Lo anterior se puede verificar en la juntura, por ejemplo, de Alicia Villarreal y Juan Pablo Langlois, en una sala inapropiada en que la luz quema todo relieve. La disposición regular de las mesitas  de pre-escolaridad  extremadamente usadas, con la cubierta calada con los signos de la pedagogía básica  faltante, contrasta  con la calculada disposición del desorden de faena reconstructiva, a través de la cual se supone que la legalidad de la institución artística es puesta a prueba, mediante la exhibición  retórica del “proceso analítico” que  precede a una obra que jamás deja de estar en  condición de  inacabado ejemplar.  En esta juntura, el carácter de faena de la obra de Langlois termina por “faenar” las condiciones de exhibición de la obra de Alicia Villarreal.  Ciertamente, ésta última requería un vacío que la sala le hubiera permitido, para escapar a estas determinaciones “audaces” del curador, en una sala, como digo,  cuya exhibitividad está condicionada por el ventanal que “introduce” la imagen del parque, prácticamente,  como  una nueva obra.



En este punto es preciso hablar de la inepta remodelación del predio.  En términos de arquitectura interior, apenas cumple con los términos de referencia.  Sin embrago, los arquitectos no tienen la culpa.

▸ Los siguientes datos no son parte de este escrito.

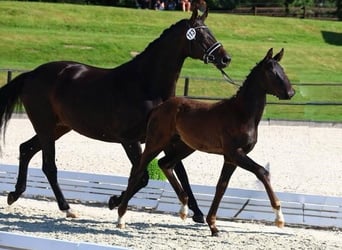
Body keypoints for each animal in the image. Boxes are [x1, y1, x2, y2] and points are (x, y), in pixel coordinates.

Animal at [0, 7, 231, 223]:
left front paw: (197, 213)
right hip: (45, 126)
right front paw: (114, 202)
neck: (145, 85)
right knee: (49, 166)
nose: (225, 58)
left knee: (26, 149)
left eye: (210, 31)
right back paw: (67, 208)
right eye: (201, 35)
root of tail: (31, 74)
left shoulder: (165, 139)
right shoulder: (129, 140)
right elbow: (141, 176)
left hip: (58, 127)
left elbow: (180, 172)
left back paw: (14, 194)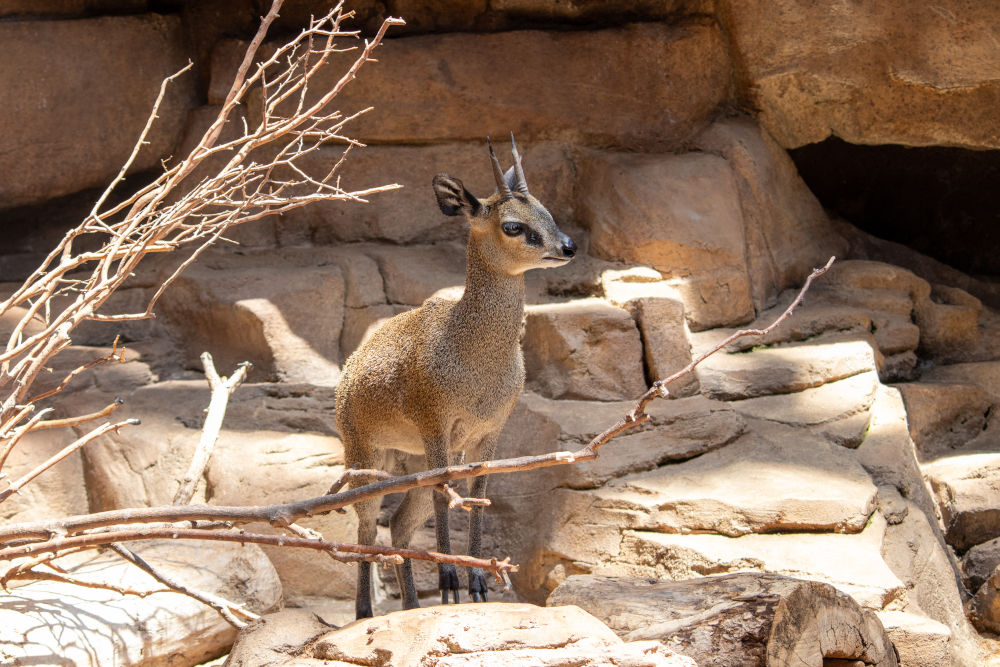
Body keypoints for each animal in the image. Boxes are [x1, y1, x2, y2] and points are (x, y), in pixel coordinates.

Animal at [334, 137, 576, 620]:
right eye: (513, 226)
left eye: (547, 210)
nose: (568, 246)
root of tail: (349, 373)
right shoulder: (436, 428)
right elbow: (446, 497)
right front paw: (449, 579)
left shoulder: (488, 436)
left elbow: (478, 496)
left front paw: (477, 582)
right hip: (365, 455)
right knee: (367, 524)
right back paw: (366, 612)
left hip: (409, 465)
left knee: (400, 525)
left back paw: (412, 606)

Tal como está, este predio podría ser un Sodimac,  un supermercado, un CESFAM,  un centro cívico,  etc.  

A lo que voy es que  este sitio  carece de especificidad “artística”.  La ventaja social es que podría ser destinado a cualquier función definida razonablemente por la autoridad territorial.  No hay que olvidar que este proyecto viene a consolidarse después del fracaso del Portal Cerrillos y de un plan de desarrollo inmobiliario.  Es curioso cómo el  arte siempre  se hace demasiado disponible  para encubrir  fraudes inmobiliarios.  O sea, los conceptualizadores de este proyecto  de arte  le cubren las espaldas al MOP y al MINVU  en quizás qué tipo de oscuros y fallidos  manejos  en el terreno de la reconversión  urbana.

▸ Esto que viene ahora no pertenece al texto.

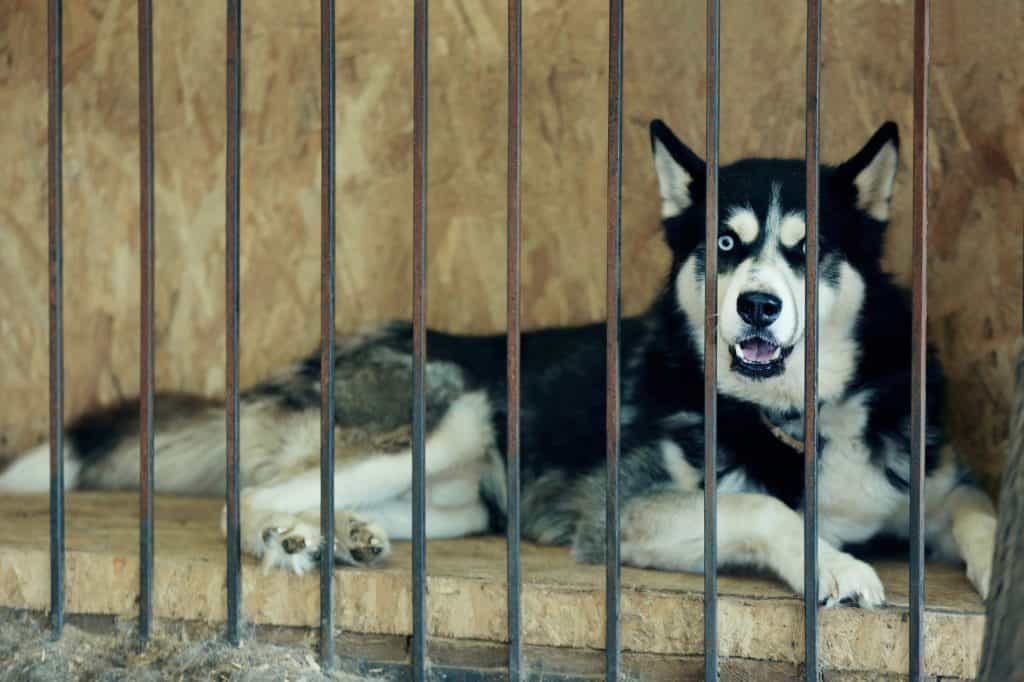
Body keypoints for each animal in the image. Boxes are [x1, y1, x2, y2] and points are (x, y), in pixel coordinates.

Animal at [0, 119, 991, 602]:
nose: (757, 304)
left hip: (457, 505)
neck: (791, 419)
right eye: (725, 244)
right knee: (245, 497)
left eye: (806, 249)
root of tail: (324, 355)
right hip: (453, 413)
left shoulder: (932, 485)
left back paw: (338, 535)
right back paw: (288, 538)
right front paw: (834, 566)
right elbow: (764, 513)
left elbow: (980, 512)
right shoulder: (621, 512)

Lo grave es que para este proyecto, los términos   de referencia nunca fueron claros, porque hasta el día de hoy  no ha sido posible saber cual es la propuesta concreta de “centro de arte”.   Porque tal como ha quedado esta remodelación,  no sirve ni para museo, ni para bodegas de acopio de obras pertenecientes a colecciones públicas.  Los organismos encargados  de restauración   y preservación de obras contemporáneas tendrán que evaluar la pertinencia de estas instalaciones para esos fines.  

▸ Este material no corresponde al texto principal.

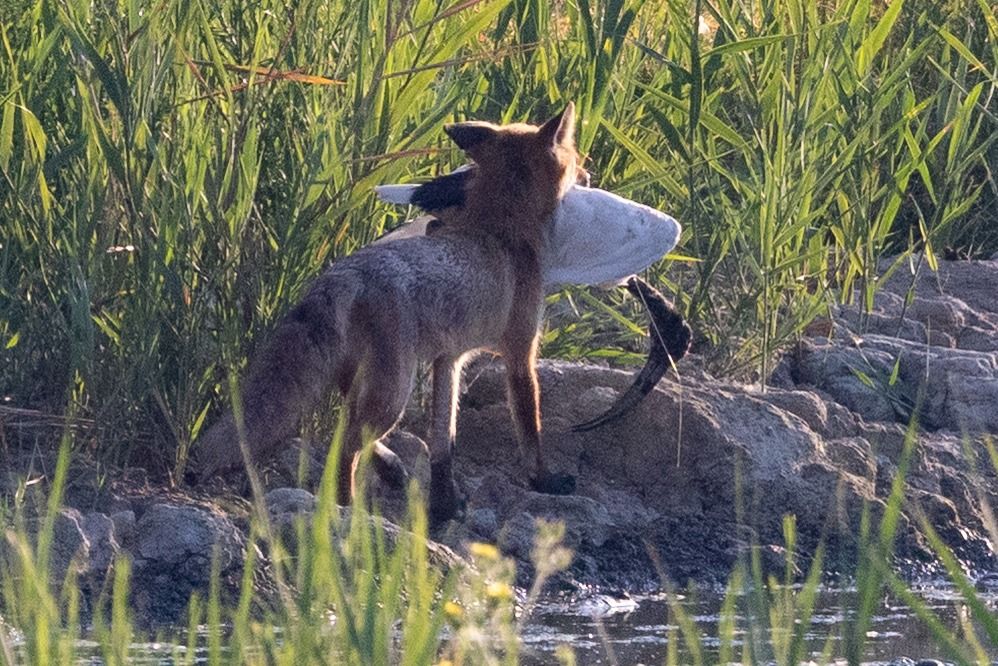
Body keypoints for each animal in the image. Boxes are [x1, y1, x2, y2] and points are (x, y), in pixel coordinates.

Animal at [196, 104, 580, 524]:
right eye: (575, 159)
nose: (588, 175)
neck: (499, 228)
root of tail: (343, 273)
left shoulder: (449, 358)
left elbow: (443, 442)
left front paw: (444, 503)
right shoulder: (520, 353)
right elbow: (530, 429)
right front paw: (544, 480)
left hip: (363, 378)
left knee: (349, 429)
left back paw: (386, 472)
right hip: (394, 391)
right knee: (345, 445)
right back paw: (347, 508)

Lo que sin embargo resulta decisivo es la ausencia de criterio ético y estético de parte de artistas que estuvieron dispuestos a estar en esta exhibición, bajo la amenaza tácita de “quedar fuera de la historia”. De otra manera no se explica la presencia de figuras de la escena plástica  que se han caracterizado por un celo que linda con expresiones de insana obsesión a la hora de cautelar sus condiciones de  exhibición.